Est-ce une surprise, et surtout, est-ce significatif, docteur ? D’abord, notons que cela n’a rien de spécifiquement français. «L’Organisation mondiale de la santé fait état d’une augmentation de plus de 25 % des cas de trouble dépressif dans le monde pendant la première année de la pandémie, note le BEH. Les plus fortes augmentations ont été observées dans les lieux fortement touchés par le Covid-19, soumis au confinement et à la diminution de la mobilité humaine, et ayant des taux quotidiens d’infection importants. Les femmes auraient été plus touchées que les hommes, et les jeunes adultes plus que les adultes plus âgés.»

«Pas d’accroissement des inégalités sociales de santé»

Si l’on entre dans le détail, on constate que si «les personnes les moins favorisées socio-économiquement sont les plus concernées», pour autant «les résultats ne suggèrent pas d’accroissement des inégalités sociales de santé, tous les segments analysés de la population étant touchés par une augmentation significative de l’épisode dépressif… Nos données suggèrent également que la forte prévalence des épisodes dépressifs chez les jeunes adultes a été en partie liée à des situations de vie (situation professionnelle, familiale et financière) rendues sans doute plus précaires dans le contexte de la crise sanitaire.»

C’est chez les étudiants que la situation aura été la plus difficile à vivre. «Chez ces derniers, la prévalence aurait doublé ces dix dernières années, passant de 10,1 % en 2010 à 20,3 % en 2021. Les données de la littérature scientifique montrent que les étudiants constituent une population vulnérable aux problèmes de santé mentale, même hors contexte d’épidémie.»
== == ==
◆ Tâche ◆
Poursuivez l'extrait sur la hausse des épisodes dépressifs pendant la pandémie à partir de sa dernière phrase.

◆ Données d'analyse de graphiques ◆
== == ==
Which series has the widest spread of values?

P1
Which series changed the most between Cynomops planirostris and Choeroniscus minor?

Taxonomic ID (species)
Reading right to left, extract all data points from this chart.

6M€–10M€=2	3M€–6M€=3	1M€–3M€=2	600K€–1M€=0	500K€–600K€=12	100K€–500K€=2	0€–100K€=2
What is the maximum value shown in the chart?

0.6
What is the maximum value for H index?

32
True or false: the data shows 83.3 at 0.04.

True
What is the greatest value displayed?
== == ==
◆ Réponse ◆
Des traces délicates à cerner

Voilà pour le bilan, mais il y a des limites évidentes à ce travail. D’abord, ce repérage des épisodes dépressifs repose sur les déclarations des personnes interrogées par téléphone, ce qui est limitatif en soi. Ensuite, la définition de l’épisode dépressif caractérisé est relativement large. Et il s’inscrit dans une tendance, jugée parfois problématique, de psychiatrisation de la vie de tous les jours. «Il y a plein de biais et de mélanges de choses dans ce travail», analyse le professeur Bruno Falissard, qui dirige la plus importante équipe de recherche sur l’épidémiologie et la santé mentale à la Maison de Solenn. «Mais tout cela s’inscrit dans une série d’autres travaux qui vont tous dans le même sens. Ce travail souligne une augmentation sans précédent des indices de dépressivité. Cela ne s’est jamais vu.»

Pour lui, les choses ne sont pas simples à expliquer. «Il faut rappeler que chez les jeunes entre 15 et 24 ans, on avait assisté entre 2003 et 2014 à une diminution spectaculaire de 40 % des taux de suicide, en même temps qu’une diminution sensible de la consommation de tabac et d’alcool. Donc on ne peut pas dire que cela allait plus mal. Arrive donc le Covid, avec des études régulières sur l’état de santé mentale qui vont être menées. Et là, on assiste à un décalage, en tout cas chez les jeunes. Au début de l’épidémie, il n’y a pas de hausse des tentatives de suicide, ni de ce que l’on appelle le score de dépressivité. C’est plus tard que cela survient, à partir de l’automne 2020 puis début 2021. Comme si au début, on tenait le coup et on supportait ces émotions. C’est après que l’on assiste à une hausse spectaculaire de passages aux urgences pour des tentatives de suicide, en particulier chez les jeunes filles, mais aussi on note une montée des troubles alimentaires.» A ses yeux, c’est le fait que «cela dure» qui est «impressionnant et inquiétant». L’épidémie de Covid a beau sembler décroître, elle laisse des traces, bien délicates à cerner.

Si vous avez des idées suicidaires, ne restez pas seul·e. Parlez-en à vos proches et contactez votre médecin traitant, ou le 3114 (numéro national gratuit vingt-quatre heures sur vingt-quatre, sept jours sur sept, écoute professionnelle et confidentielle) ou le 15 (Samu).

(1) Etude menée par collecte assistée par téléphone et informatique, selon un sondage aléatoire.